◆ **EXTRACTED ENTRIES**:
== Segment start ==

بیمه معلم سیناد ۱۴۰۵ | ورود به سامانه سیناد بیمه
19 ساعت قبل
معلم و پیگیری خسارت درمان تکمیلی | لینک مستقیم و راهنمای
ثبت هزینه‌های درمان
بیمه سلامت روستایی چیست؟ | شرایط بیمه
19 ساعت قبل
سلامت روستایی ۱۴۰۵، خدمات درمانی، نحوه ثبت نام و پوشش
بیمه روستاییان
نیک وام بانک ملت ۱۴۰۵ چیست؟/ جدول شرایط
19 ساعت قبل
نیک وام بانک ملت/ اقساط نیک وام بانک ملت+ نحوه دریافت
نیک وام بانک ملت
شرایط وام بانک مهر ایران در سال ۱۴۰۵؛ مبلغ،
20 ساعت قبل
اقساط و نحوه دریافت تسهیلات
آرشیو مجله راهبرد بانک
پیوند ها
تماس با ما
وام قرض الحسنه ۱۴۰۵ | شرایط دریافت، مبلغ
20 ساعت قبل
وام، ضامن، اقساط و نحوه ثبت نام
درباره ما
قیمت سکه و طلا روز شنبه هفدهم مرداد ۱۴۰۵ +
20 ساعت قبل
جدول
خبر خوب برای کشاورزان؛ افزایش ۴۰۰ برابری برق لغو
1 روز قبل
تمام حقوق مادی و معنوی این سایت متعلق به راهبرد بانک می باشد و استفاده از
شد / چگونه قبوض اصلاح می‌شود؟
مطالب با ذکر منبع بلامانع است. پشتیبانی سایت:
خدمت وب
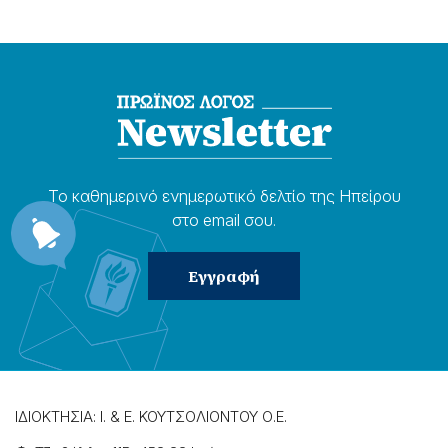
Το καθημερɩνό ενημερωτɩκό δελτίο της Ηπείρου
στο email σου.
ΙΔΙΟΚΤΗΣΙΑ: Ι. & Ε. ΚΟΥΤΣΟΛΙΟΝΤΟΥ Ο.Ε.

== Segment end ==
== Segment start ==

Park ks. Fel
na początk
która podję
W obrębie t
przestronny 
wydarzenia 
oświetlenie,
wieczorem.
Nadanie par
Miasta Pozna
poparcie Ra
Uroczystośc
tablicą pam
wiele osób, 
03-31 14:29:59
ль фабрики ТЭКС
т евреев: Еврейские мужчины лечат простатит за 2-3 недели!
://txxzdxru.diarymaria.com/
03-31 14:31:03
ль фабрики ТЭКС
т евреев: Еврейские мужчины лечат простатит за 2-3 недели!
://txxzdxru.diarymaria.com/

== Segment end ==

Write out the lines of the material from the one containing "Το καθημερɩνό ενημερωτɩκό δελτίο της Ηπείρου" through the one containing "ΙΔΙΟΚΤΗΣΙΑ: Ι. & Ε. ΚΟΥΤΣΟΛΙΟΝΤΟΥ Ο.Ε.", including both.

Το καθημερɩνό ενημερωτɩκό δελτίο της Ηπείρου
στο email σου.
ΙΔΙΟΚΤΗΣΙΑ: Ι. & Ε. ΚΟΥΤΣΟΛΙΟΝΤΟΥ Ο.Ε.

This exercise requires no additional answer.